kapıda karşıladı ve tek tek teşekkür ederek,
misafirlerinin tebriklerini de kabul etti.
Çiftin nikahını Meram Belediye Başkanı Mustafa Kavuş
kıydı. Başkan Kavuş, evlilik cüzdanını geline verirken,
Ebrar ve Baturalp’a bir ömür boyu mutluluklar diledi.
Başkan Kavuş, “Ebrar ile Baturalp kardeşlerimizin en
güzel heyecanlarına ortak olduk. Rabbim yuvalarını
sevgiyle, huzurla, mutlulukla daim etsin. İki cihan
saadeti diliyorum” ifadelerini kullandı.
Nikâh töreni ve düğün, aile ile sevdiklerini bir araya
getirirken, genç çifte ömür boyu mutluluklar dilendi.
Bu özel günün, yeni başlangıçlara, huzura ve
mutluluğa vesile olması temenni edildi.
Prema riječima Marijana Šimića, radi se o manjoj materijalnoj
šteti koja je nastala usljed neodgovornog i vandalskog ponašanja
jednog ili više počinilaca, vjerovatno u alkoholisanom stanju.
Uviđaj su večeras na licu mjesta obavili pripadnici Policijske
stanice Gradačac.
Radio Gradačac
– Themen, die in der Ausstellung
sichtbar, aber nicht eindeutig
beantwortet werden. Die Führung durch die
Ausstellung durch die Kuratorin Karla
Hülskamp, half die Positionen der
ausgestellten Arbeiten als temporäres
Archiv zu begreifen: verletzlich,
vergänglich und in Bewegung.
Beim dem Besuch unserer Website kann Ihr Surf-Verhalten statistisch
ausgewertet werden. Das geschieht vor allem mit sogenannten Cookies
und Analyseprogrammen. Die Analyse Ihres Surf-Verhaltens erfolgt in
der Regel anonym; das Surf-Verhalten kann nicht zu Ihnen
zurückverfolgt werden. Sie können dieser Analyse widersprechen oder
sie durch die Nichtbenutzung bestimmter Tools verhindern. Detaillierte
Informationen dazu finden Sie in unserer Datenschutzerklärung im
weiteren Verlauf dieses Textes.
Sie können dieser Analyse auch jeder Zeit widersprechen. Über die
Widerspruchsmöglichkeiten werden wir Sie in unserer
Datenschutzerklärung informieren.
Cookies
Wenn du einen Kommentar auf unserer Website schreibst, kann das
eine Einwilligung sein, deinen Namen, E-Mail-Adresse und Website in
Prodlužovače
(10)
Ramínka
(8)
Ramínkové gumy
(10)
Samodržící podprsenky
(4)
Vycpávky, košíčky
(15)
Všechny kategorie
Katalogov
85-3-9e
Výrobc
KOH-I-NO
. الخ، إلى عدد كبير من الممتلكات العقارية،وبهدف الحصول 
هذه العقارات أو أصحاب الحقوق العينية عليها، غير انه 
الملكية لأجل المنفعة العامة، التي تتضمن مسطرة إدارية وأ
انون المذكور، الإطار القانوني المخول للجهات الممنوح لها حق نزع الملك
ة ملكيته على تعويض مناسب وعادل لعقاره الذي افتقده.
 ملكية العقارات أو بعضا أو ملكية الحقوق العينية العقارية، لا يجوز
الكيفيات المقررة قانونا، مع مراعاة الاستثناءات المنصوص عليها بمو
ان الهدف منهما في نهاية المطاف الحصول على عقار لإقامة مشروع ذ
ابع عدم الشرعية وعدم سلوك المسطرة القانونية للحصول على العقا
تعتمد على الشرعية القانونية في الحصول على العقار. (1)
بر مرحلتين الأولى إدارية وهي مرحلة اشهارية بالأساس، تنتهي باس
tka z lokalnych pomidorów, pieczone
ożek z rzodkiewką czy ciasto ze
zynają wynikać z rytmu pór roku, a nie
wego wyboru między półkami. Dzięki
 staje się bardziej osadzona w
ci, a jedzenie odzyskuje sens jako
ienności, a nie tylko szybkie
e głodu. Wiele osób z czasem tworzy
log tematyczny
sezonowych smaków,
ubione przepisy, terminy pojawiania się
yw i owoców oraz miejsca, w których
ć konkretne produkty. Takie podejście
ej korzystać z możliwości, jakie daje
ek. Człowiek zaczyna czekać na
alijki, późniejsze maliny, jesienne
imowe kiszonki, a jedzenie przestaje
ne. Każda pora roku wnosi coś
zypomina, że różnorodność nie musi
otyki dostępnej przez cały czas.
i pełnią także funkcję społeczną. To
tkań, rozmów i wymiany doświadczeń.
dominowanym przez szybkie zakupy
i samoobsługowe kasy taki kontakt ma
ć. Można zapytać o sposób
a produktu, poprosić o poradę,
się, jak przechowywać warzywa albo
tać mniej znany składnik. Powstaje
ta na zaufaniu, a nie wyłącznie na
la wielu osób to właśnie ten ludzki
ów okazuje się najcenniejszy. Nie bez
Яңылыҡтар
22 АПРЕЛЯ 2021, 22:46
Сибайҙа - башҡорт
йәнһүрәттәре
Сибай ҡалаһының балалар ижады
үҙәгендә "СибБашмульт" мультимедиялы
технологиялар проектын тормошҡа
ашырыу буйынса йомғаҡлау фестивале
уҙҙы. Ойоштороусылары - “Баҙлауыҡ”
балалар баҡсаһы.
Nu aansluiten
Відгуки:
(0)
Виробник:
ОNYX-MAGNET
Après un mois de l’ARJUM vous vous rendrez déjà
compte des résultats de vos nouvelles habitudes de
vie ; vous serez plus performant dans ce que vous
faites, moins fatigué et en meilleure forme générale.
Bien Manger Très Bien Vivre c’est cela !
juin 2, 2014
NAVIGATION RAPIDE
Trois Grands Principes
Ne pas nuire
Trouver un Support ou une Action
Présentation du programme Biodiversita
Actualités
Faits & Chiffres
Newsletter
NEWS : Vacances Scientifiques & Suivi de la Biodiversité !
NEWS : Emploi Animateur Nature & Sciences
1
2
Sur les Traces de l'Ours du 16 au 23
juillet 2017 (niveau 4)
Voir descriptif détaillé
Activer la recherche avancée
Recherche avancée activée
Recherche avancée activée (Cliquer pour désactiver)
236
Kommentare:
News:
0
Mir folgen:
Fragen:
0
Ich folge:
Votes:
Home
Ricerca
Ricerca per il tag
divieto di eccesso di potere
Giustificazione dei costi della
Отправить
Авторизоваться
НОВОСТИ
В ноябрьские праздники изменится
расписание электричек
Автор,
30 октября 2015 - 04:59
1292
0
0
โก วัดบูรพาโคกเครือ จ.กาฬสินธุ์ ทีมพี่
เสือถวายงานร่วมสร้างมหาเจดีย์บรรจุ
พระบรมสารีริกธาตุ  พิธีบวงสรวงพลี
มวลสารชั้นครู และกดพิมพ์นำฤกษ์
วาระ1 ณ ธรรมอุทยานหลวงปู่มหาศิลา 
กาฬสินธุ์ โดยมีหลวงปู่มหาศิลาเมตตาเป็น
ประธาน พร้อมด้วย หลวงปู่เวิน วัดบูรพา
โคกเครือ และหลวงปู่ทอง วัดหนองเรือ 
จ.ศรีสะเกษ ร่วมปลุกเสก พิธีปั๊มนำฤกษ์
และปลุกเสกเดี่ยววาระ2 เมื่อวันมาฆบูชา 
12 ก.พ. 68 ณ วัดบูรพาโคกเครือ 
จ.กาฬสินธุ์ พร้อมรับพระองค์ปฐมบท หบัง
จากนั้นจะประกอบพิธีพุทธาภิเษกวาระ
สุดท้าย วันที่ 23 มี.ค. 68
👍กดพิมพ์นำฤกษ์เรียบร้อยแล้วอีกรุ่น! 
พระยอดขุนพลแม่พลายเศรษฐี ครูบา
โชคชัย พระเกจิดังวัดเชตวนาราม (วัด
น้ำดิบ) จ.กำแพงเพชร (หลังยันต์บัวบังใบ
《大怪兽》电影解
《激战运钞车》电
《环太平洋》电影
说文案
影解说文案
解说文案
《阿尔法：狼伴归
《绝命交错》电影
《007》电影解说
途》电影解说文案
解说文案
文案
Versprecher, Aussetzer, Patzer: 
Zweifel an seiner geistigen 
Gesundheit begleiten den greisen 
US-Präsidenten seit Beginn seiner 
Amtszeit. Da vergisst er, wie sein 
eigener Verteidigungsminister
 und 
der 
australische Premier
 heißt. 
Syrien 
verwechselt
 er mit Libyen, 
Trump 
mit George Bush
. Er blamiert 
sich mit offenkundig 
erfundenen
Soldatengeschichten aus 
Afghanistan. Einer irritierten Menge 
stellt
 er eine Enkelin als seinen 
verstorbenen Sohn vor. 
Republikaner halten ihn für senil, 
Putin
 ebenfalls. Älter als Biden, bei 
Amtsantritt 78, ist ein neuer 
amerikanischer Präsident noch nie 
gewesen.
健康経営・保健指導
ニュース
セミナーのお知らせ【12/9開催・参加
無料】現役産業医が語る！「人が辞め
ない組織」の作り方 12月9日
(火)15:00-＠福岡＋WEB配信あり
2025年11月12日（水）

*What to produce*
Take from the material every line that holds "jedzenie".

*Written reply*
ci, a jedzenie odzyskuje sens jako
imowe kiszonki, a jedzenie przestaje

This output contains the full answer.